Geïmplanteerde medische apparatuur
Fabrikanten van medische apparatuur bevelen aan dat minimaal 15,3 centimeter (6
inches) afstand wordt gehouden tussen een draadloos apparaat en geïmplanteerde
medische apparatuur, zoals een pacemaker of een geïmplanteerde defibrillator, om
mogelijke storing aan de medische apparatuur te vermijden. Mensen die zulke
apparaten dragen, moeten:
● Altijd het draadloze apparaat op meer dan 15,3 centimeter (6 inches) afstand houden
van de medische apparatuur wanneer het draadloze apparaat is ingeschakeld.
● Het draadloze apparaat niet in een borstzak dragen.
● Houd het draadloze apparaat bij het oor aan de andere zijde van het lichaam dan de
zijde waar de medische apparatuur zich bevindt, om de kans op storingen te
minimaliseren.
● Schakel het draadloze apparaat onmiddellijk uit als er enige reden is om aan te
nemen dat er storing optreedt.
● Lees en volg de aanwijzingen van de fabrikant van de geïmplanteerde medische
apparatuur.
Als u vragen hebt over het gebruik van het draadloze apparaat met een geïmplanteerd
medisch apparaat, raadpleegt u een instelling voor gezondheidszorg.
Gehoorapparaten
Sommige digitale draadloze apparaten kunnen storingen in bepaalde gehoorapparaten
veroorzaken.
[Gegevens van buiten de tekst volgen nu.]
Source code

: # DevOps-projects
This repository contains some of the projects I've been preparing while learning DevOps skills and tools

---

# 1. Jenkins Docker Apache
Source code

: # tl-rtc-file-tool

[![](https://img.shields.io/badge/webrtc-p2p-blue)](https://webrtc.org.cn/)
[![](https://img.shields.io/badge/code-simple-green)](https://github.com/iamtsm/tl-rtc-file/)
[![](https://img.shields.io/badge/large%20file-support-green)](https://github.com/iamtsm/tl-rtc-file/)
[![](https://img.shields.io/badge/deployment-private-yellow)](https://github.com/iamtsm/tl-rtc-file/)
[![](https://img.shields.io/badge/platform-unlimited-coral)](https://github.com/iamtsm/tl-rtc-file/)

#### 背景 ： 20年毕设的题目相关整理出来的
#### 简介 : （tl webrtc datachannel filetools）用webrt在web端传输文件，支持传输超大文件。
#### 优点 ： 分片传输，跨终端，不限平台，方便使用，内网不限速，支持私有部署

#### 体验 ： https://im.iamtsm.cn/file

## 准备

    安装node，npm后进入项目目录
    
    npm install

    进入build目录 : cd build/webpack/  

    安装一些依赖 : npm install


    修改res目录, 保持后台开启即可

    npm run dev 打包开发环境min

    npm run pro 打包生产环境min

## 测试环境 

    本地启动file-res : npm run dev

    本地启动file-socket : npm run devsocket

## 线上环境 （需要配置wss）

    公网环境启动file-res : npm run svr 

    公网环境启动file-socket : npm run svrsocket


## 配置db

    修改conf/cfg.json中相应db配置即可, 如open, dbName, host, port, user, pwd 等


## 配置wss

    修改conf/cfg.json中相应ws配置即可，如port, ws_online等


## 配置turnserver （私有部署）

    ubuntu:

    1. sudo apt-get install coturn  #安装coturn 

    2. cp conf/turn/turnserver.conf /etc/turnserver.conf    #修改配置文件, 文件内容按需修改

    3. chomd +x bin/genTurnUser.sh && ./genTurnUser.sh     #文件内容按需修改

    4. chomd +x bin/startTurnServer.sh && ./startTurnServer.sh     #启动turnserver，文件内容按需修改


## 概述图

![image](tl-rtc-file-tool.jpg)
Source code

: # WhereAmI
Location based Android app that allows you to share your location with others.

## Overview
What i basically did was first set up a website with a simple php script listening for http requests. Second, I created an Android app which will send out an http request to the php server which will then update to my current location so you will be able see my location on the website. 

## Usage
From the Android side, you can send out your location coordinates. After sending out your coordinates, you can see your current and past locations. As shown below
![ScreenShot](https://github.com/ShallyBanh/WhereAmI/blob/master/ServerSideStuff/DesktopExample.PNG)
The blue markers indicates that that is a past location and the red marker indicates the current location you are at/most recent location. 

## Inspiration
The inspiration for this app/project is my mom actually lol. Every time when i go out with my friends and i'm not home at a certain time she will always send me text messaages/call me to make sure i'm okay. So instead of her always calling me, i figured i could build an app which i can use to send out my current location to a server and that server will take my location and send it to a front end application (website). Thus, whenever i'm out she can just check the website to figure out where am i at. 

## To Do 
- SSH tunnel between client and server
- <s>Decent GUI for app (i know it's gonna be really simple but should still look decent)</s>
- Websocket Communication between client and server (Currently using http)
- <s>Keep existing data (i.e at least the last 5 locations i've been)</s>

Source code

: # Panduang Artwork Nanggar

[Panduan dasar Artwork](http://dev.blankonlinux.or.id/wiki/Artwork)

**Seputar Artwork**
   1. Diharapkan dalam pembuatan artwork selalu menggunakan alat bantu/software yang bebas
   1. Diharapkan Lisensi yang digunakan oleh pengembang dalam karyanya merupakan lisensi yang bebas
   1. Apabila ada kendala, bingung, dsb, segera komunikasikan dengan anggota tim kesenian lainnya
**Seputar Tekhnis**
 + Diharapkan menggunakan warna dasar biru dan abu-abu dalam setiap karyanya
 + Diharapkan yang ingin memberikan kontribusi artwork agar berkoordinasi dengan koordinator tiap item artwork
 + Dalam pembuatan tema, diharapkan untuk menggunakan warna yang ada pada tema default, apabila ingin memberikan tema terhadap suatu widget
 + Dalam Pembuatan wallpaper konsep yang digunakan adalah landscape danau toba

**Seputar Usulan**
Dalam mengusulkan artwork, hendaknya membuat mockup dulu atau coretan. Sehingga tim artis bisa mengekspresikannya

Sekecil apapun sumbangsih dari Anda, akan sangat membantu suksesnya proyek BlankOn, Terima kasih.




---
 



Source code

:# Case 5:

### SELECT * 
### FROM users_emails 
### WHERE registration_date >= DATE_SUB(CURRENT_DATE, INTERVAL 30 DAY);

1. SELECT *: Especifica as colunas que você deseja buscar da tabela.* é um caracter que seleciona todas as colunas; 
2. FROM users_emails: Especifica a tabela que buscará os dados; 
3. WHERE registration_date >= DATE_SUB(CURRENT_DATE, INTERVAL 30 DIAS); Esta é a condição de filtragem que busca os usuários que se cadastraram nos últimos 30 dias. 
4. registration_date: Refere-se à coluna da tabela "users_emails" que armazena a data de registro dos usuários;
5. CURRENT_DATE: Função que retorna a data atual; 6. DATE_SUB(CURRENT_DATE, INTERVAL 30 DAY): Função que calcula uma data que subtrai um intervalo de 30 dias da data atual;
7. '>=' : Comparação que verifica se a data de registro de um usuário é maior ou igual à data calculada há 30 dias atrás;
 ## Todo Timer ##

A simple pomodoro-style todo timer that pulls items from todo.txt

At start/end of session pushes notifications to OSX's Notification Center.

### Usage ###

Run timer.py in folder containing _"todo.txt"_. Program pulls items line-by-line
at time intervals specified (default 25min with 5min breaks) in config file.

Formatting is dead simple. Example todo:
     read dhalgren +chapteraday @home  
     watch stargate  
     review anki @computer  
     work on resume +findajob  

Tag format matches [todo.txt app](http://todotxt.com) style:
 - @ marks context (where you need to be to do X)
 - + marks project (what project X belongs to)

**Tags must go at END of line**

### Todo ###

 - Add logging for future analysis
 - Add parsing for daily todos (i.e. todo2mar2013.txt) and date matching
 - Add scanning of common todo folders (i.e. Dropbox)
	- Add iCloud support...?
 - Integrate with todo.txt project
Neem contact op met uw serviceprovider als u last hebt van dergelijke
storingen.
Voertuigen
RF-signalen kunnen van invloed zijn op elektronische systemen in gemotoriseerde
voertuigen die verkeerd geïnstalleerd of onvoldoende afgeschermd zijn (bijvoorbeeld
elektronische systemen voor brandstofinjectie, elektronische antislip- of antiblokkeer-
remsystemen, systemen voor elektronische snelheidsregeling of airbagsystemen).
Raadpleeg de fabrikant, of diens vertegenwoordiger, van uw voertuig of van hieraan
toegevoegde apparatuur, voor meer informatie.
Het apparaat mag alleen door bevoegd personeel worden onderhouden of in een auto
worden gemonteerd. Ondeskundige installatie of reparatie kan gevaar opleveren en de
garantie die eventueel van toepassing is op het apparaat doen vervallen. Controleer
regelmatig of de draadloze apparatuur in uw auto nog steeds goed bevestigd zit en
naar behoren functioneert. Vervoer of bewaar geen brandbare vloeistoffen, gassen of
explosieve materialen in dezelfde ruimte als die waarin het apparaat zich bevindt of
onderdelen of toebehoren daarvan. Voor auto's met een airbag geldt dat de airbags
met zeer veel kracht worden opgeblazen. Zet geen voorwerpen, dus ook geen
geïnstalleerde of draagbare draadloze apparatuur, in de ruimte boven de airbag of waar
de airbag wordt opgeblazen. Als draadloze apparatuur niet goed is geïnstalleerd in de
auto en de airbag wordt opgeblazen, kan dit ernstige verwondingen veroorzaken.